Midwest Scientific's first product was the Model 750 Laboratory Interface, a data acquisition and processing interface for Wang Laboratories' 700 series of programmable calculators, introduced in 1972. The Model 750 processed input from blood analyzers, hematology analyzers, scintillation counters, and spectrophotometers. A prototype of the Model 750 was built between 1968 and 1969 and demoed to Wang Laboratories. Wang asked Childress to write a white paper describing the interface's functionality; following publication of this paper, Childress received a flurry of interest by way of Wang. Childress decided to leave Upsher to start up Midwest Scientific to fill the apparent gap in data processing within medical laboratories, which he himself had witnessed as director at Upsher, tabulation taking many hours and prone to errors even with calculators. Within a year, Midwest Scientific had sold nearly twenty-five Model 750s. (Depending on configuration, the systems cost between $8,000 to $50,000.) In the beginning of 1973, the company began moving into process control, designing another programmable calculator–based control system for a local cement plant that printed instructions to the plant operators after being fed material data.

==Microcomputers and growth (1976–1981)==
The company grew to having ten employees, including Childress, on its payroll in 1976. By this point he still had crucial roles at all phases of production—from designing the products to servicing equipment. By the mid-1970s the company had customers throughout the United States in Canada; when it came to out-of-state meetings, Childress preferred flying in his twin-engine private plane at the time.

In late 1976, the company delivered one of the first floppy disk drive systems based on the SS-50 bus for microcomputers. It proved extremely popular, prompting Childress to lead a team in designing the company's first full general-purpose microcomputer. In 1977, it was released as the MSI 6800, a clone of the SWTPC 6800. Like the SWTPC 6800, it featured a SS-50 bus with a 16-slot backplane and a Motorola 6800 microprocessor clocked at 2 MHz. With a floppy controller card, the computer can support dual 5.25-inch disk drives in its internal drive bays, or more externally; a 76 MB external hard drive unit is also supported. RAM as stock was 8 KB, albeit customers most commonly outfit it with 64 KB. An optional 6809 co-processor board bumped the maximum amount of RAM to 386 KB. A 4-KB ROM chip holds MIKBUG, a system monitor.

With the release of the MSI 6800, Midwest was the only company in Kansas City in the burgeoning field of microcomputers. The company posted a tripling of sales by the end of 1977, prompting Childress to expand the company's premises beyond its 220 West Cedar manufacturing plant and 106 East Park sales office. He negotiated buying lots in near the Johnson County Industrial Airport or adjacent to the current manufacturing plant, although he was disappointed in the lackluster tax breaks from Johnson County, given that the company was relatively small as a manufacturing outlet.
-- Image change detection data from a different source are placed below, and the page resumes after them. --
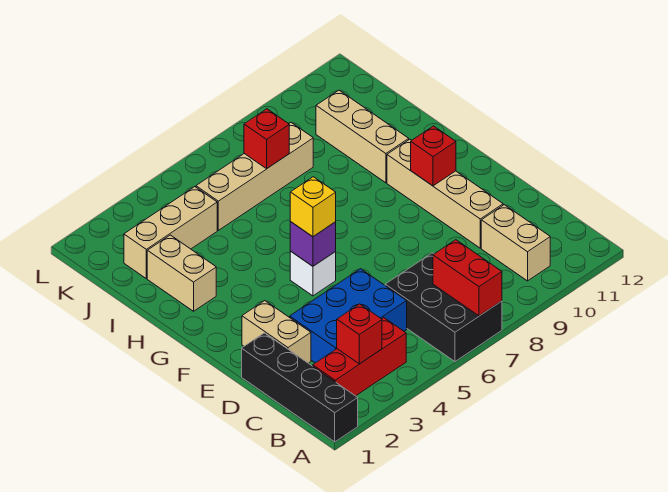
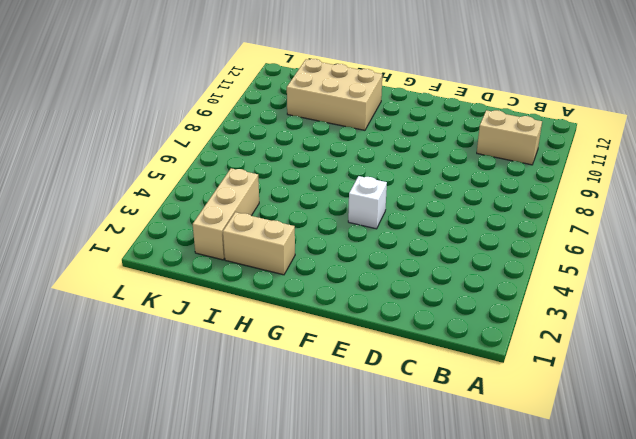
tan 2x3 brick [287,59,382,130] -> tan 1x3 brick [316,90,409,183]
none -> black 1x4 brick [242,333,358,442]
none -> black 2x3 brick [385,253,502,361]
none -> red 1x3 brick [313,318,406,396]

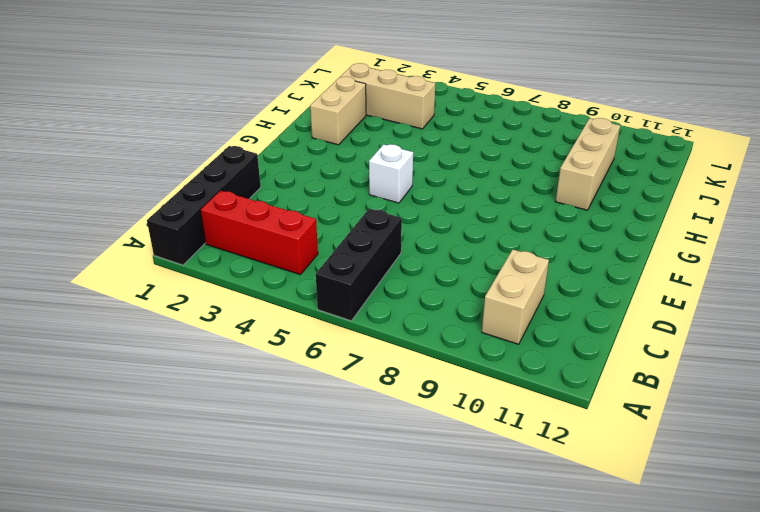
black 1x3 brick [316,209,402,321] -> black 2x3 brick [385,253,502,361]
none -> blue 2x3 brick [290,269,407,363]
none -> tan 1x2 brick [242,301,311,363]
none -> tan 1x4 brick [387,139,503,248]

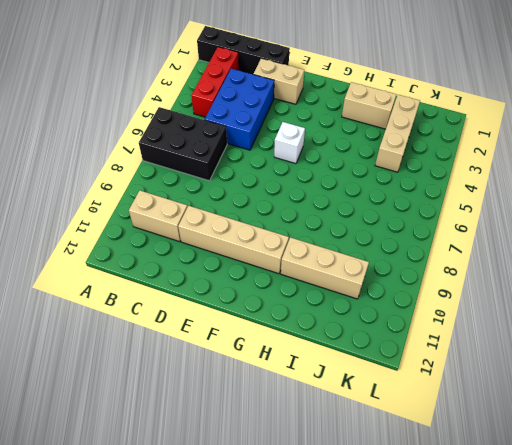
none -> tan 1x4 brick [196,123,313,230]
none -> red 1x2 brick [433,240,502,316]
none -> red 1x1 brick [337,304,382,364]

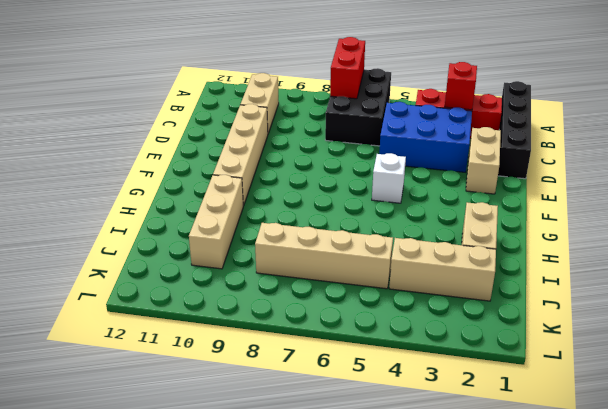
none -> purple 1x1 brick [290,222,336,266]
none -> red 1x1 brick [411,126,456,186]
none -> red 1x1 brick [244,109,289,169]

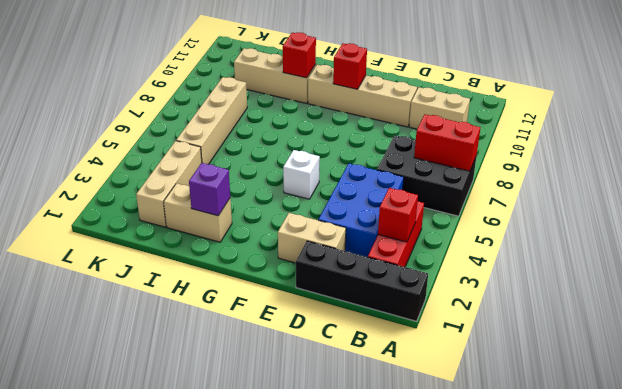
purple 1x1 brick [189,163,230,216] -> purple 1x1 brick moved to [290,222,336,266]
red 1x1 brick [282,32,316,78] -> red 1x1 brick moved to [244,109,289,169]
none -> yellow 1x1 brick [290,177,336,237]

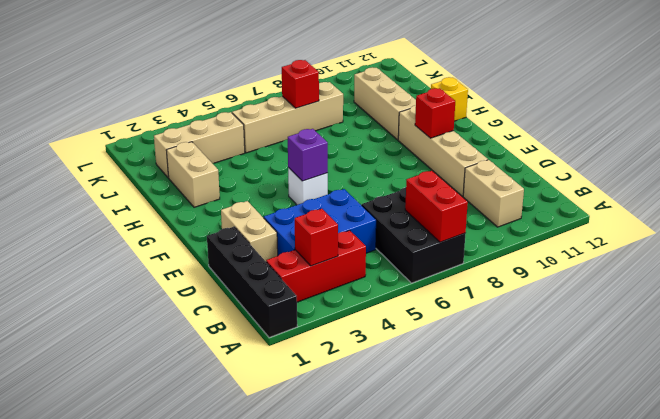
yellow 1x1 brick [431,77,468,121] -> yellow 1x1 brick moved to [290,177,336,237]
In 1979, the company opened another manufacturing plant at Olathe's Park Cherry Building at 100 East Park Street.

==Decline, dissolution, and sale (1981–1985)==
By 1981, Midwest Scientific had primarily focused on providing after-market upgrade hardware products for SS-50 computers. In 1983, the company still employed ten people, according to the Journal of Commerce. By spring 1985, Midwest Scientific had gone out of business; between May and June that year, the company's remaining manufacturing equipment and spare parts were auctioned to the public.